Brief – Return verbatim every line of the records below, from the first line down to and including the line that contains "order: Rosales".

::: Dataset extract

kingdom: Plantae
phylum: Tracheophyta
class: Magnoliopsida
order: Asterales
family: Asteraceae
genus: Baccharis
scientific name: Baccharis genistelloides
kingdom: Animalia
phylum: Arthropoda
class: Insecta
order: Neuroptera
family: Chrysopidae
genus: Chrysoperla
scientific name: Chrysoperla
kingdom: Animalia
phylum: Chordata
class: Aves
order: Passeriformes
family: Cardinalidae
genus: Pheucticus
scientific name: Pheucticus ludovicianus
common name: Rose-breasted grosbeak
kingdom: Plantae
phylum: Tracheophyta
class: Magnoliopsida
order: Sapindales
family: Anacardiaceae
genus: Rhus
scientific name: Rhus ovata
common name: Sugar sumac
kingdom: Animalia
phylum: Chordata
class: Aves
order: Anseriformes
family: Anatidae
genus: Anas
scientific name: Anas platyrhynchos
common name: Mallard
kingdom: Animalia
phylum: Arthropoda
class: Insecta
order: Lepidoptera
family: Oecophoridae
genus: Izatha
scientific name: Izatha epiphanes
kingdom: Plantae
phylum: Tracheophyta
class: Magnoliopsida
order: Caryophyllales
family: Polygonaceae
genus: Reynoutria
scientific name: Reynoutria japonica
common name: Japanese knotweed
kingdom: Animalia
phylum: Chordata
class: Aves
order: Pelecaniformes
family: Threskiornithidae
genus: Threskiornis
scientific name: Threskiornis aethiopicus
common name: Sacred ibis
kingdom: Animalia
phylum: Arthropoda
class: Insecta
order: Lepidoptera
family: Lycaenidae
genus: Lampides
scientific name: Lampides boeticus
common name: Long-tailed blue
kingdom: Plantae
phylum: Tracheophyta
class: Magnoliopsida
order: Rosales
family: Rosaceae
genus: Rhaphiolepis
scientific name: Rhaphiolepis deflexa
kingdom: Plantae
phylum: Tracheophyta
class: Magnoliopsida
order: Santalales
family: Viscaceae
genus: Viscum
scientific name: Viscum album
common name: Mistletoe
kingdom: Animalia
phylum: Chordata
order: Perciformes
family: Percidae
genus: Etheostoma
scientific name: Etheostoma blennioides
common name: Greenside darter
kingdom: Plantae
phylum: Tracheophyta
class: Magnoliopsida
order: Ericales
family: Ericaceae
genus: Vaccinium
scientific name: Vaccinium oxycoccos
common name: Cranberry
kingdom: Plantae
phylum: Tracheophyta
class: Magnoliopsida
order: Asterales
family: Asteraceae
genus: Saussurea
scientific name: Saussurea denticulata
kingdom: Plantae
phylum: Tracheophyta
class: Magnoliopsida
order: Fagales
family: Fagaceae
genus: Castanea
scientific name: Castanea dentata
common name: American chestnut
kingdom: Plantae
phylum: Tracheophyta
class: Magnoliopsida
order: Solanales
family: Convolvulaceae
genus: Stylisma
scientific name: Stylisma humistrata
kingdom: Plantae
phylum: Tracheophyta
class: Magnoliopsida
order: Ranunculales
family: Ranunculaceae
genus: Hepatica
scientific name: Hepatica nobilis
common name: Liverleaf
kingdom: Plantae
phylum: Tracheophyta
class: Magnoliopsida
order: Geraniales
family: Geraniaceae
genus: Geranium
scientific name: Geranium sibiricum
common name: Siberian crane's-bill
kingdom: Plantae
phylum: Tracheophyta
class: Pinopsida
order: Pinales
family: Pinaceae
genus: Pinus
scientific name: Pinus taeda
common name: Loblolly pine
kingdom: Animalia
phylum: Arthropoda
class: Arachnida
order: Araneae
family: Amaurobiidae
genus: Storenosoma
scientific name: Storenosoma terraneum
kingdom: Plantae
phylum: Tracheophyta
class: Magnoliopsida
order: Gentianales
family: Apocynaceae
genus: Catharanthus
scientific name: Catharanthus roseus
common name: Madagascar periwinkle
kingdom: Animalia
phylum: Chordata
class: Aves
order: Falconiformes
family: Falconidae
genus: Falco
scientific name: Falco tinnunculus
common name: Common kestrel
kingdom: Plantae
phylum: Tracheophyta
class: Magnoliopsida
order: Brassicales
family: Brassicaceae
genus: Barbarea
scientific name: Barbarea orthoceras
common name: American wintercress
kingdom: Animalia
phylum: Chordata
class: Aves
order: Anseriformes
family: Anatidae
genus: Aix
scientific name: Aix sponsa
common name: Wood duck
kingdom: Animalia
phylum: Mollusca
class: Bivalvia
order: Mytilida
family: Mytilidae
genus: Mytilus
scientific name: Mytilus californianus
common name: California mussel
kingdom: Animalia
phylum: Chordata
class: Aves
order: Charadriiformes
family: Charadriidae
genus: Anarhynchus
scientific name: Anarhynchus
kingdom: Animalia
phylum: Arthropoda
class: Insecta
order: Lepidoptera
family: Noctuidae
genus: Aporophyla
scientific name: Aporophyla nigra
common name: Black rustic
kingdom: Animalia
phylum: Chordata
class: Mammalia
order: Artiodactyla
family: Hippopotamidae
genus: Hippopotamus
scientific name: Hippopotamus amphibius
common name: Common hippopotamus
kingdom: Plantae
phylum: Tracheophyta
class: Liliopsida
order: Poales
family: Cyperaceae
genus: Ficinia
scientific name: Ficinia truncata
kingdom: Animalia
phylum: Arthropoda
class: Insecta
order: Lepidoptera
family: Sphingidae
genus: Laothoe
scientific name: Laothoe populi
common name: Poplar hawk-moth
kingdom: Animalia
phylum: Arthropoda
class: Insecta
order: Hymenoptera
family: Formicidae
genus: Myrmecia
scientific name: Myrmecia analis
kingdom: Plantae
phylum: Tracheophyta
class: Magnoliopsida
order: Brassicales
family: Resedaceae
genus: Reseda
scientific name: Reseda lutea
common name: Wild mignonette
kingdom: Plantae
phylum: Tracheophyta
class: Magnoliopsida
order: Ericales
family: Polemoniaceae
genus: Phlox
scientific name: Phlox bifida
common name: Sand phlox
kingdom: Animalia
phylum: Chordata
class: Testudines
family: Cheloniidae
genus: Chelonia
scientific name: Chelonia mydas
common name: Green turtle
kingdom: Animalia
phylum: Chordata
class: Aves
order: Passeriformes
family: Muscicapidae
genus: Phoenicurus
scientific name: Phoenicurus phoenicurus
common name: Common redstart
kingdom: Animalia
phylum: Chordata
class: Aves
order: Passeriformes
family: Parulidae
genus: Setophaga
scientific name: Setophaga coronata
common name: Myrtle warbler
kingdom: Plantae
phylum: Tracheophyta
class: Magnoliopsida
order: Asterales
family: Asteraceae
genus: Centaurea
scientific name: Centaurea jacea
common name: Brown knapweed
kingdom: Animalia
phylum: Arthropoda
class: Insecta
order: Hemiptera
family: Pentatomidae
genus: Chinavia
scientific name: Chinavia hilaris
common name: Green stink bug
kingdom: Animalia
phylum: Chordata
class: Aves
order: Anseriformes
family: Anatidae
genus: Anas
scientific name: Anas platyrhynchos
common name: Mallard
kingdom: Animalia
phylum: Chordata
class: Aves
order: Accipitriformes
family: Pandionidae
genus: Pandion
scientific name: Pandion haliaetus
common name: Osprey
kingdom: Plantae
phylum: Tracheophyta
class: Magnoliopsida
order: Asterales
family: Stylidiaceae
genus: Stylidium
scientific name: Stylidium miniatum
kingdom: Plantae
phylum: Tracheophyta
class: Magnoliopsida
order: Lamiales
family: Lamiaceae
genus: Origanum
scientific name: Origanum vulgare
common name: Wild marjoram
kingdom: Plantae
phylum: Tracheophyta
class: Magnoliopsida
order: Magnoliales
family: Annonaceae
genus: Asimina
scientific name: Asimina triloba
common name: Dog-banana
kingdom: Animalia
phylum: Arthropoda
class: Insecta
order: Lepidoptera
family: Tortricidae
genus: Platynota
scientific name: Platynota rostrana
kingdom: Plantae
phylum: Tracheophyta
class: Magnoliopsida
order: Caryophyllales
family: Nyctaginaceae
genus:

::::::

Response to this exercise –
kingdom: Plantae
phylum: Tracheophyta
class: Magnoliopsida
order: Asterales
family: Asteraceae
genus: Baccharis
scientific name: Baccharis genistelloides
kingdom: Animalia
phylum: Arthropoda
class: Insecta
order: Neuroptera
family: Chrysopidae
genus: Chrysoperla
scientific name: Chrysoperla
kingdom: Animalia
phylum: Chordata
class: Aves
order: Passeriformes
family: Cardinalidae
genus: Pheucticus
scientific name: Pheucticus ludovicianus
common name: Rose-breasted grosbeak
kingdom: Plantae
phylum: Tracheophyta
class: Magnoliopsida
order: Sapindales
family: Anacardiaceae
genus: Rhus
scientific name: Rhus ovata
common name: Sugar sumac
kingdom: Animalia
phylum: Chordata
class: Aves
order: Anseriformes
family: Anatidae
genus: Anas
scientific name: Anas platyrhynchos
common name: Mallard
kingdom: Animalia
phylum: Arthropoda
class: Insecta
order: Lepidoptera
family: Oecophoridae
genus: Izatha
scientific name: Izatha epiphanes
kingdom: Plantae
phylum: Tracheophyta
class: Magnoliopsida
order: Caryophyllales
family: Polygonaceae
genus: Reynoutria
scientific name: Reynoutria japonica
common name: Japanese knotweed
kingdom: Animalia
phylum: Chordata
class: Aves
order: Pelecaniformes
family: Threskiornithidae
genus: Threskiornis
scientific name: Threskiornis aethiopicus
common name: Sacred ibis
kingdom: Animalia
phylum: Arthropoda
class: Insecta
order: Lepidoptera
family: Lycaenidae
genus: Lampides
scientific name: Lampides boeticus
common name: Long-tailed blue
kingdom: Plantae
phylum: Tracheophyta
class: Magnoliopsida
order: Rosales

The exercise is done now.